> [Esercizio proposto A]
Riscrivi il brano dell'articolo su Fabio Cannavaro compreso tra "Sono questi i" e "della sua adolescenza.", estremi inclusi, sostituendo "adolescenza" con "infanzia".
> [Esercizio proposto B]
Secondo l'articolo su Fabio Cannavaro, in che anno è arrivato al Napoli vincendo il Campionato Allievi?

> [Estratto della pagina]

════════════════════

02Il capitano a Capri

Come ogni anno Fabio Cannavaro è approdato sull’isola dove molti anni fa aveva sognato di giocare in Nazionale

di Daniele Autieri

 

 

 

 

 

È il 3 luglio 1990. La cornice, quella calda e festosa di Napoli, ma è lo Stadio San Paolo il tempio dove guardano gli occhi di tutto il mondo. Lì “el pibe de oro”, Diego Armando Maradona, con la sua Argentina dà il colpo di grazia alla Nazionale di Azeglio Vicini nella semifinale dei Campionati del Mondo. Gli sguardi sono tutti puntati sui fuoriclasse delle due formazioni, ma sono altri i campioni presenti allo stadio. Tra i raccattapalle, un giovane diciassettenne napoletano, svezzato sui campetti in terra di Fuorigrotta, cresciuto nell’Italsider di Bagnoli e approdato al Napoli vincendo il Campionato Allievi nel 1987. Alcuni raccontano che, in allenamento, si fosse reso protagonista di qualche entrata dura sulle caviglie del suo idolo Diego. Ma ai rimproveri dei dirigenti sono seguiti subito gli incoraggiamenti di Maradona: «Bravo, va bene così».

Sono questi i natali calcistici di Fabio Cannavaro, cuore azzurro (quello scolorito del Napoli, prima, e quello intenso della Nazionale, poi), secondo di tre figli e amante del calcio fin dagli anni della sua adolescenza.

════════════════════

> [Dati disponibili]
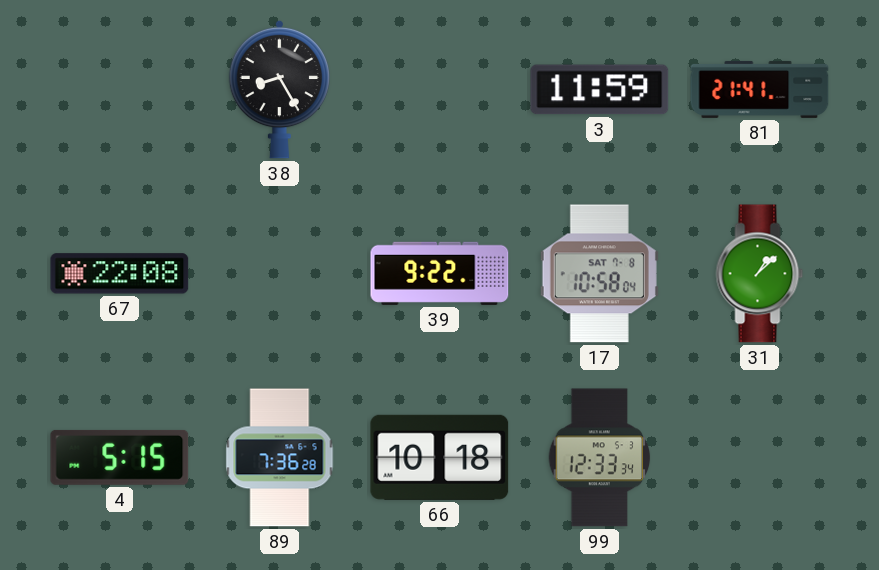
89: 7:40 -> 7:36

════════════════════

> [Risposta corretta A]
Sono questi i natali calcistici di Fabio Cannavaro, cuore azzurro (quello scolorito del Napoli, prima, e quello intenso della Nazionale, poi), secondo di tre figli e amante del calcio fin dagli anni della sua infanzia.

> [Risposta corretta B]
Nel 1987.